結果的にはボヤ程度で済みましたが、火事は本当に大ごと。我ら船場校区では、数年に一度は火柱の立つ火災が発生しています。皆様、火の用心に改めて注意をお願いします。

 

 

12月31日、大晦日。座卓をお納め。

「正月におせち料理をその座卓で食べれたらいいなと言うてます」との施主様のお言葉を伝え聞いていましたので、何とか間に合わせることが出来ました。祭り終了後11月下旬から約一か月という漆塗りでは本来厳しい工期での作業でした。

朱塗りなど、色漆は特に難しい面があります。

 

ご覧の通り少し文様(意匠)が入っています。技術的には、乾漆粉を蒔き研ぎ出した仕上げ。
これを当然残しながらの漆塗りでした。慎重に養生。

なんとかうまくいきました。言うまでもなく刷毛塗りです。最高級 泉清吉刷毛。

 

しっかりと硬化を見計らって、炭研ぎ⇒漆摺り⇒胴擦り⇒蝋色(ろいろ)。蝋色は手で磨き上げます。

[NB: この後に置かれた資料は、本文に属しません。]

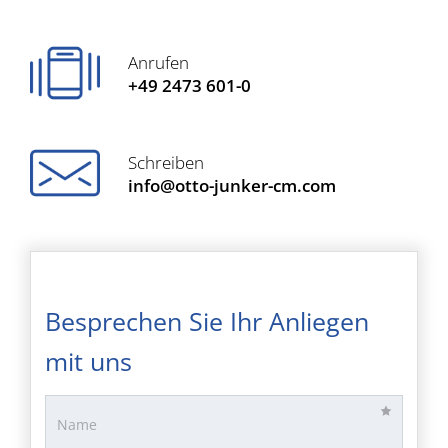
Anrufen
+49 2473 601-0
Schreiben
info@otto-junker-cm.com
Besprechen Sie Ihr Anliegen
mit uns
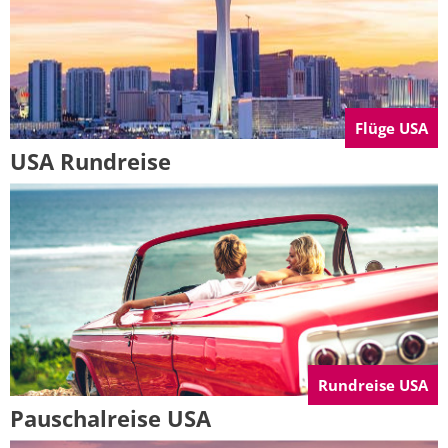
Flüge USA
USA Rundreise
Rundreise USA
Pauschalreise USA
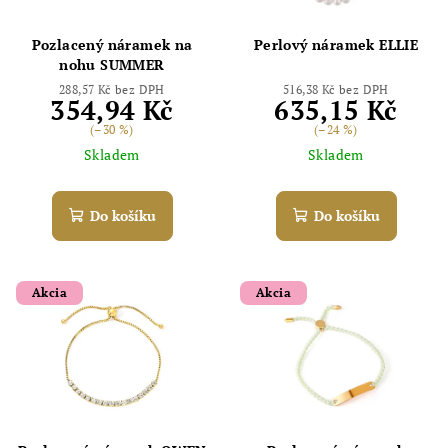
Pozlacený náramek na
Perlový náramek ELLIE
nohu SUMMER
288,57 Kč bez DPH
516,38 Kč bez DPH
354,94 Kč
635,15 Kč
(–30 %)
(–24 %)
Skladem
Skladem
Do košíku
Do košíku
Akcia
Akcia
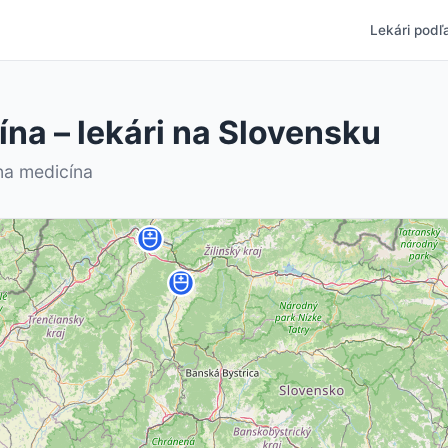
Lekári podľa
na – lekári na Slovensku
na medicína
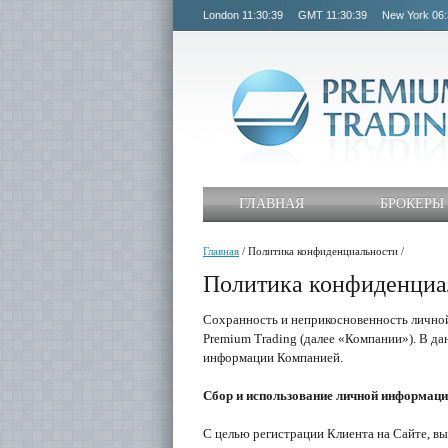
London
11:30:39
GMT
11:30:39
New York
06:
ГЛАВНАЯ
БРОКЕРЫ
Главная
/
Политика конфиденциальности
/
Политика конфиденциа
Сохранность и неприкосновенность лично
Premium Trading (далее «Компании»). В д
информации Компанией.
Сбор и использование личной информац
С целью регистрации Клиента на Сайте, вы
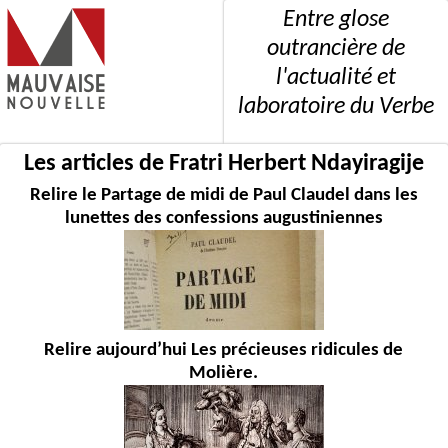
Entre glose
outrancière de
l'actualité et
laboratoire du Verbe
Les articles de Fratri Herbert Ndayiragije
Relire le Partage de midi de Paul Claudel dans les
lunettes des confessions augustiniennes
Relire aujourd’hui Les précieuses ridicules de
Molière.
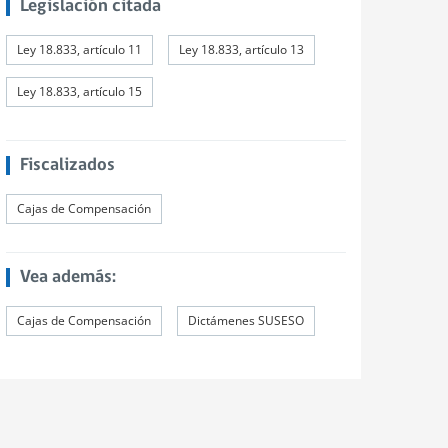
Legislación citada
Ley 18.833, artículo 11
Ley 18.833, artículo 13
Ley 18.833, artículo 15
Fiscalizados
Cajas de Compensación
Vea además:
Cajas de Compensación
Dictámenes SUSESO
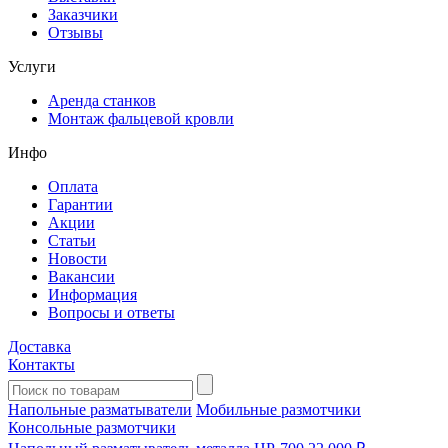
Заказчики
Отзывы
Услуги
Аренда станков
Монтаж фальцевой кровли
Инфо
Оплата
Гарантии
Акции
Статьи
Новости
Вакансии
Информация
Вопросы и ответы
Доставка
Контакты
Напольные разматыватели
Мобильные размотчики
Консольные размотчики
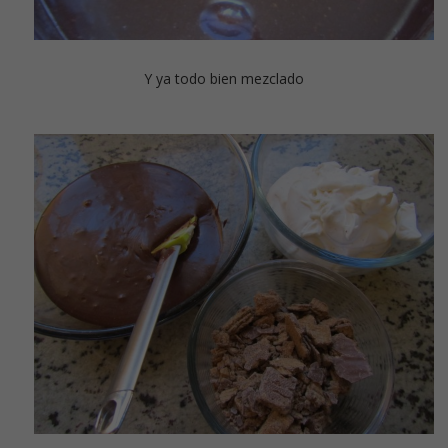
Y ya todo bien mezclado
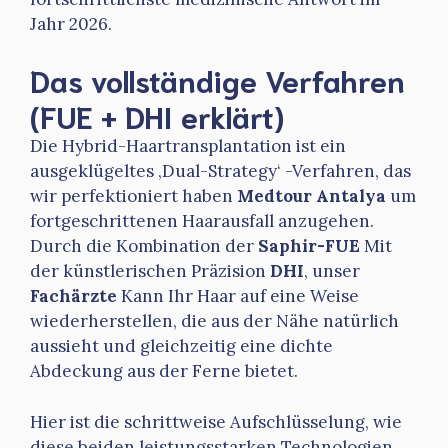
Jahr 2026.
Das vollständige Verfahren
(FUE + DHI erklärt)
Die Hybrid-Haartransplantation ist ein
ausgeklügeltes ‚Dual-Strategy‘ -Verfahren, das
wir perfektioniert haben
Medtour Antalya
um
fortgeschrittenen Haarausfall anzugehen.
Durch die Kombination der
Saphir-FUE
Mit
der künstlerischen Präzision
DHI
, unser
Fachärzte
Kann Ihr Haar auf eine Weise
wiederherstellen, die aus der Nähe natürlich
aussieht und gleichzeitig eine dichte
Abdeckung aus der Ferne bietet.
Hier ist die schrittweise Aufschlüsselung, wie
diese beiden leistungsstarken Technologien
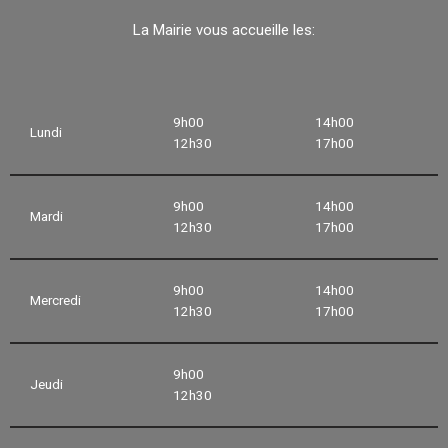
La Mairie vous accueille les:
9h00
14h00
Lundi
12h30
17h00
9h00
14h00
Mardi
12h30
17h00
9h00
14h00
Mercredi
12h30
17h00
9h00
Jeudi
12h30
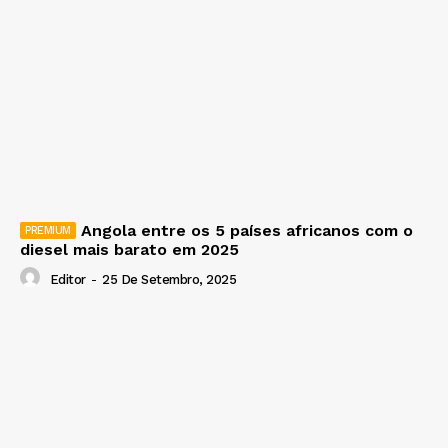
Angola entre os 5 países africanos com o
diesel mais barato em 2025
Editor
-
25 De Setembro, 2025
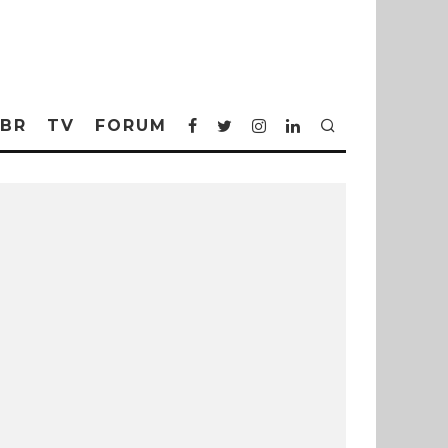
BR
TV
FORUM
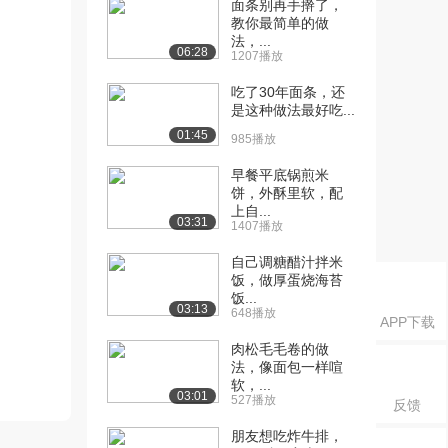
面条别再手擀了，
教你最简单的做
法，...
06:28
1207播放
吃了30年面条，还
是这种做法最好吃...
01:45
985播放
早餐平底锅煎米
饼，外酥里软，配
上自...
03:31
1407播放
自己调糖醋汁拌米
饭，做厚蛋烧海苔
饭...
03:13
648播放
APP下载
肉松毛毛卷的做
法，像面包一样喧
软，...
03:01
527播放
反馈
朋友想吃炸牛排，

お納め。光線によりまったく見え方が変わるのも面白い所です。無事喜んで頂けました。

 

そんなことで当然年賀状を認(したた)める時間もなく、頂戴した年賀状へのご返信を年が明けてからあくせく。

 

年末のご挨拶を兼ねてのカレンダー配りも今回は出来ず。。
店にお越し下さった皆様にはお渡し出来ましたが、数々の先様、申し訳ありませんでした。

 

そんなことで、あわただしい年末年始でした。一か月が二週間くらいの感覚です。もう二月ですが、そういえば息子の受験合格発表は去年の今頃でした。記憶の中では本当についこの間ですが間違いなく一年です。人生も第三コーナーを回っています。ますます加速する時間の流れに少しずつ馴染んでいかなければと思います。